*** Text under study

In 2016, after six years serving various conservative campaigns as an intern and working with regional college Republican groups, Thornton was named Northeast Regional Vice Chairman of the College Republicans.

In 2017, he was elected at the College Republican National Convention to chairman, a tenure which ended in 2021. Notably, during his last months in office, some College Republicans, including Ty Seymour who served as National Treasurer under Thornton, made accusations of corruption and meddling in the election of his successor.

He was featured on the 2016 Red Alert Politics “30 Under 30” list of young conservatives, the 2017 Maverick PAC “Future 40” list of young professionals, and the 2018 Newsmax “30 under 30” list of most influential Republicans.

== Controversy ==

In 2021, many State Federations considered secession from the College Republican National Committee (CRNC). College Republicans alleged that Thornton had unfairly influenced the voting process in the 2021 national executive committee elections to eliminate delegates who had pledged their support for Judah Waxelbaum, the opponent of Thornton's preferred candidate Courtney Britt.

******
*** Records provided

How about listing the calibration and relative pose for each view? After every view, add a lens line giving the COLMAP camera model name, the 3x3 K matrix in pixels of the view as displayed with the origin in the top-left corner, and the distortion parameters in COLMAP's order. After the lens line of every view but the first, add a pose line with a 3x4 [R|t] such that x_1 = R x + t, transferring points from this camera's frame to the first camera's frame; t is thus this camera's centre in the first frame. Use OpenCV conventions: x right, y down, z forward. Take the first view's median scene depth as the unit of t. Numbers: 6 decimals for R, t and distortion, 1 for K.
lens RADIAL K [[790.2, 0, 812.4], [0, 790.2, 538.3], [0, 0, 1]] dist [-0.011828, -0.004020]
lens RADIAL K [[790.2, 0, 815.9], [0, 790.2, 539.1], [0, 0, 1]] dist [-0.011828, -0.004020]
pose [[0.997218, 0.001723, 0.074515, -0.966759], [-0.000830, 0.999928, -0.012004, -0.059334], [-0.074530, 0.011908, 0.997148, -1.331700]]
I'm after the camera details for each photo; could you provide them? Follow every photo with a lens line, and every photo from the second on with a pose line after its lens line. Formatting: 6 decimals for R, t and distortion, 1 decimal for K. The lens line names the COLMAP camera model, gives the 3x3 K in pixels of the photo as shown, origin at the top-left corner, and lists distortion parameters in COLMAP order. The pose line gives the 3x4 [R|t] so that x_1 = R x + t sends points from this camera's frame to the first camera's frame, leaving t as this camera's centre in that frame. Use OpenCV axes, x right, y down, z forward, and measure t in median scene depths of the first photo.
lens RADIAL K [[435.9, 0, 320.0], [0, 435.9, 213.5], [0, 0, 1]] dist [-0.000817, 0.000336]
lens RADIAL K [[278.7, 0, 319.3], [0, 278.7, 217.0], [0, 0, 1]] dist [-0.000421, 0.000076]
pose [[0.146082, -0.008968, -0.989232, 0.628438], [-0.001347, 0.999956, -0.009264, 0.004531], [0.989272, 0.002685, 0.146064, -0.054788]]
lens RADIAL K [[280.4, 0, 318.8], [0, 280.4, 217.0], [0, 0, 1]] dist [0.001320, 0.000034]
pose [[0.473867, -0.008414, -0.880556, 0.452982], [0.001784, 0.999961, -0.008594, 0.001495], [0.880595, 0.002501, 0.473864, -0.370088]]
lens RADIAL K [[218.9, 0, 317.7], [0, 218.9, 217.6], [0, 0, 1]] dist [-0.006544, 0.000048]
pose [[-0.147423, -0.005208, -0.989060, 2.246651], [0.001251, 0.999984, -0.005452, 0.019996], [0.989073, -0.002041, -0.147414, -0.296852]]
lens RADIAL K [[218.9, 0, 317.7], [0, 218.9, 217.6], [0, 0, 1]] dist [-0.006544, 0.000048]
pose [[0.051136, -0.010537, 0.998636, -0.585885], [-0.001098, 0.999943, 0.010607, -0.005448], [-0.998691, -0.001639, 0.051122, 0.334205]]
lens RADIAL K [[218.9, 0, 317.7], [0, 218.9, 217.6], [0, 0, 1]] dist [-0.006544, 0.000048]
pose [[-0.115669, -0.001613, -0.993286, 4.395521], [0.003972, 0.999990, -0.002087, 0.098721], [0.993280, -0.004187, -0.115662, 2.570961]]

******

▶ **Tasks**
1) In the passage on Thornton's College Republican career, do these statements agree with it? Answer yes or no for each, quoting the deciding words. (a) Thornton was elected chairman in 2017. (b) Ty Seymour served as National Chairman under Thornton. (c) Courtney Britt was Thornton's preferred candidate in the 2021 elections.
2) Carry on the passage about Thornton's College Republican career, starting after its last sentence.

▶ **Results for each task**
1)
(a) Yes: "In 2017, he was elected at the College Republican National Convention to chairman"
(b) No: "Ty Seymour who served as National Treasurer under Thornton"
(c) Yes: "Thornton's preferred candidate Courtney Britt"

2)
Some states supporting Britt sent the final documentation that was required for credentialing by email July 11, 2021, all with the same or similar subject lines and body text, and all states supporting Waxelbaum failed to submit this required documentation. It was later discovered that Thornton directly contacted a chapter whose state supported Britt to ensure they were in compliance. Email correspondence between Thornton and Case Western University Professor Jonathan Adler showed that Thornton had taken an active role in ensuring that this chapter whose state pledged support to Britt would be in compliance with the rules. Following the appeals process, the arbitrator granted delegates to all the states supporting Britt who had appealed based on the fact that they had this necessary documentation, but denied almost all the states supporting Waxelbaum because they lacked it. Waxelbaum objected to the results of credentialing stating, "Currently, 20 percent of the CRNC cannot vote, that’s not even including the states that didn’t get votes and didn’t appeal for votes. Of the states that endorsed me, they removed twelve of them, taking me from 30 states to 18."

Prior to the convention, a couple Republican leaders spoke out against the lack of representation for some states at the 2021 Biennial Convention.